For example, I recently called a well-known online entertainment company and asked about my service options. After careful research, I made the decision to change to a less expensive plan. When the call was complete, I received the customary survey and filled it out with high marks.

I am not the harshest grader on these surveys. Since I work in the industry, I try my best to offer good scores whenever possible. After all, the life of an agent is a tough one, and I know they can use positive feedback whenever possible.

Ten days later, I received my bill and found a new charge that was not discussed in the original call. I called back and got a very pleasant agent who tried his best to explain what should have been explained in the original call – that the cost was based on my new plan and that plan had other connected charges. I explained that I was still unhappy and was surprised there was not a way to fix the issue. He said he was sorry, but this was the policy, which is the worst excuse ever, and we ended the call.

What happened next made me rethink survey processes. I received another survey which asked me about my experience with the agent. I was torn; the agent had been polite, professional, and helpful. He had tried to solve my issue. But his hands were tied by “policies.”

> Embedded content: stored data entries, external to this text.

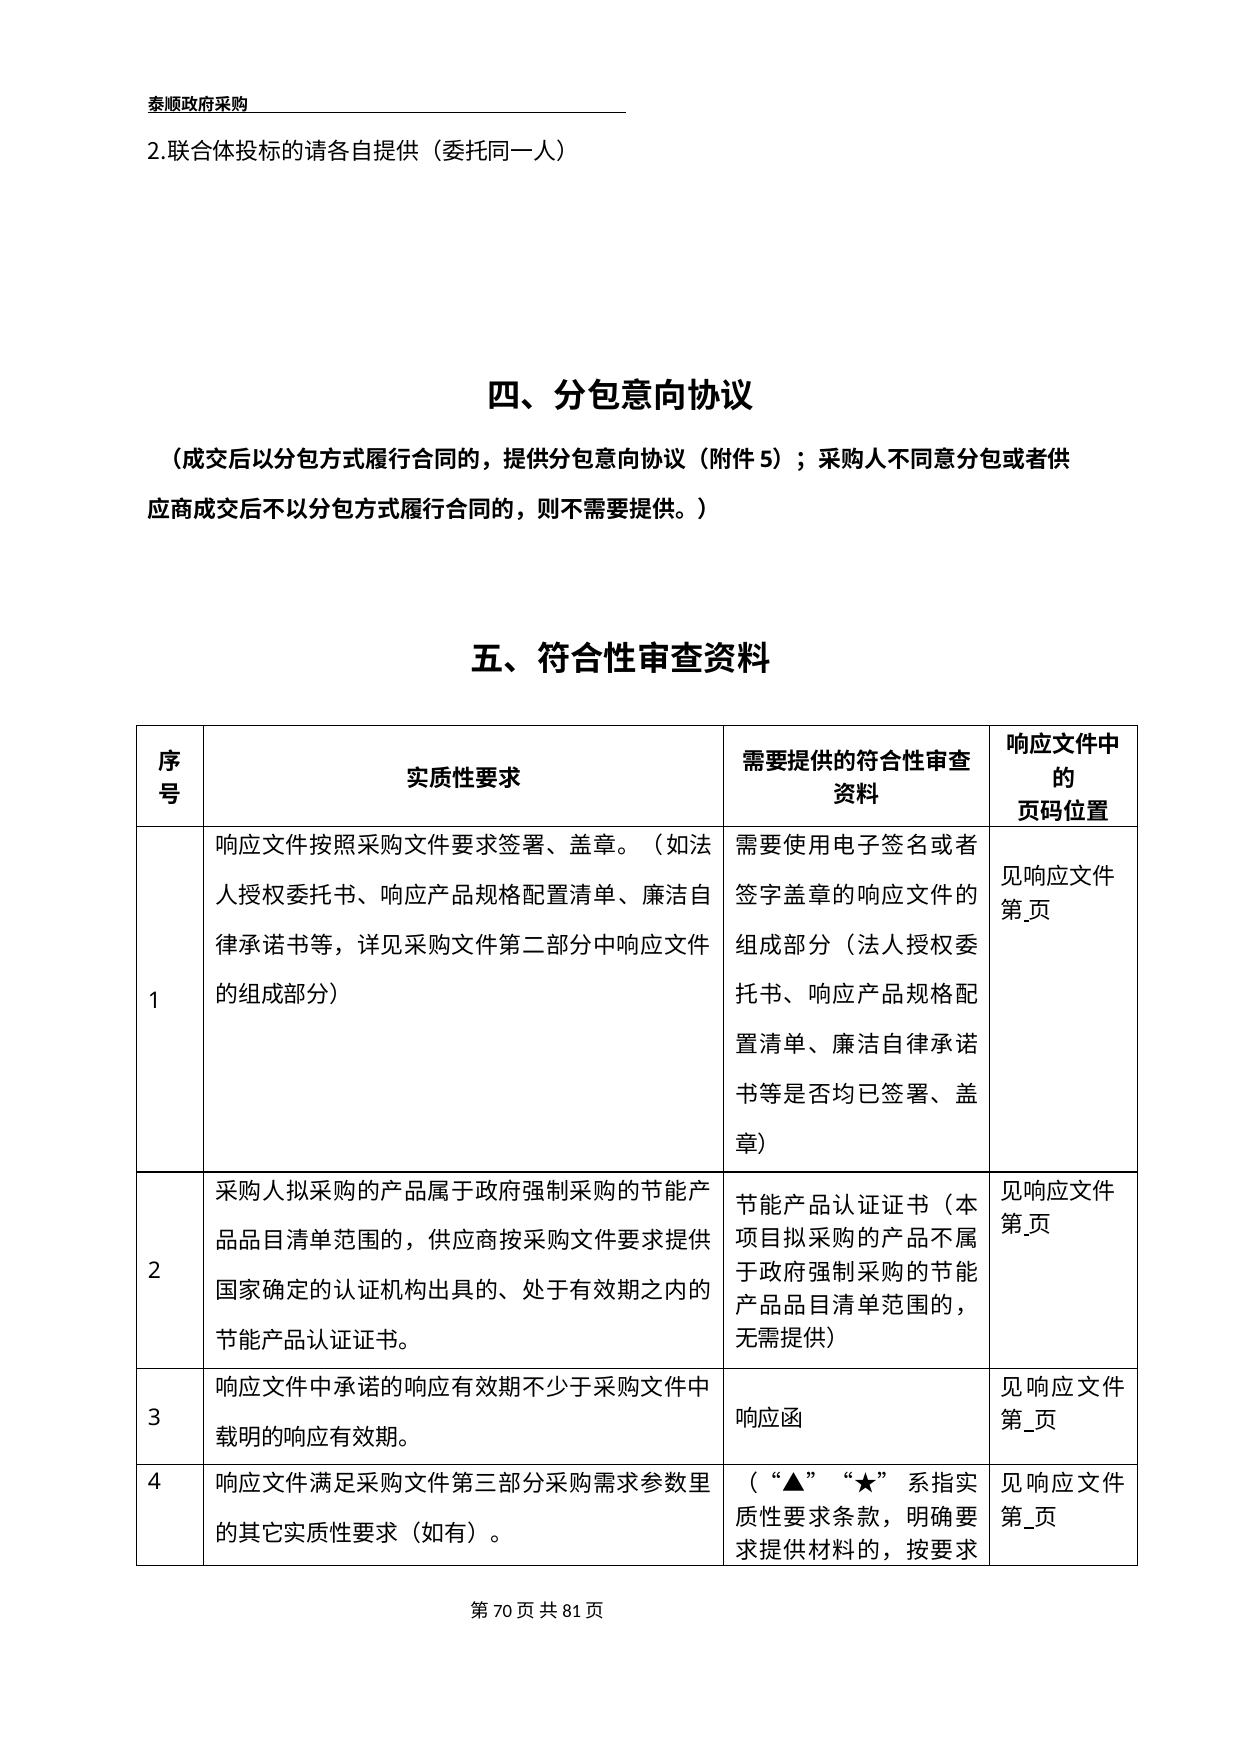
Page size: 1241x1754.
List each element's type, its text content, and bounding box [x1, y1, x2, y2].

table_cell 4 [137, 1465, 203, 1565]
table_cell 1 [137, 827, 203, 1171]
table_cell 见响应文件第 页 [990, 1369, 1137, 1464]
table_cell 响应函 [724, 1369, 989, 1464]
table_cell 响应文件中承诺的响应有效期不少于采购文件中载明的响应有效期。 [204, 1369, 723, 1464]
table_cell 响应文件按照采购文件要求签署、盖章。（如法人授权委托书、响应产品规格配置清单、廉洁自律承诺书等，详见采购文件第二部分中响应文件的组成部分） [204, 827, 723, 1171]
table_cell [724, 1465, 989, 1565]
table_header 序号 [137, 726, 203, 826]
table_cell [204, 1465, 723, 1565]
table_cell 见响应文件第 页 [990, 1465, 1137, 1565]
table_cell 需要使用电子签名或者签字盖章的响应文件的组成部分（法人授权委托书、响应产品规格配置清单、廉洁自律承诺书等是否均已签署、盖章） [724, 827, 989, 1171]
table_cell 见响应文件 第 页 [990, 827, 1137, 1171]
table_header 实质性要求 [204, 726, 723, 826]
table_cell 3 [137, 1369, 203, 1464]
table_cell 采购人拟采购的产品属于政府强制采购的节能产品品目清单范围的，供应商按采购文件要求提供国家确定的认证机构出具的、处于有效期之内的节能产品认证证书。 [204, 1173, 723, 1368]
table_header 需要提供的符合性审查资料 [724, 726, 989, 826]
table_cell 2 [137, 1173, 203, 1368]
text 五、符合性审查资料 [148, 632, 1092, 680]
table_cell 节能产品认证证书（本项目拟采购的产品不属于政府强制采购的节能产品品目清单范围的，无需提供） [724, 1173, 989, 1368]
text 2.联合体投标的请各自提供（委托同一人） [148, 133, 1092, 166]
text 四、分包意向协议 [148, 369, 1092, 417]
table_header 响应文件中的 页码位置 [990, 726, 1137, 826]
table_cell 见响应文件 第 页 [990, 1173, 1137, 1368]
text （成交后以分包方式履行合同的，提供分包意向协议（附件5）；采购人不同意分包或者供应商成交后不以分包方式履行合同的，则不需要提供。） [148, 441, 1092, 524]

The text survey first asked me to rate the agent. I wondered, do I give him a bad score because he did not solve my issue or do I give him a good score for trying? The order of the questions did not allow me to tell my story, and there was no option to give detailed feedback.

The next question was, “How would you rate the overall call?” Well again, are we talking about the agent of the lack of solution?

The last question brought the problem with these surveys into even sharper focus: “Did we solve your problem?” When I click “no,” I had hopes that they would then text back, “Would you like someone to follow-up?” Instead, the text simply read, “Thank you for taking the survey.”

There was no follow-up, no return call, no email, no attempt to turn me from an unhappy customer into a satisfied company.

This exposes an inherent problem with these surveys - if we don’t intende for them to be actionable, what are they for? Are we surveying our customers to solve problems? Or are we surveying them in hopes that some random percentage of them were “satisfied?”

Without a doubt, the answer should be the former. Surveys are meant to gather data on the customer. Finding that someone is dissatisfied allows you the opportunity to take action and, in this case, perhaps hold onto a customer longer.

Surveys without action, however, might be worse than no surveys at all.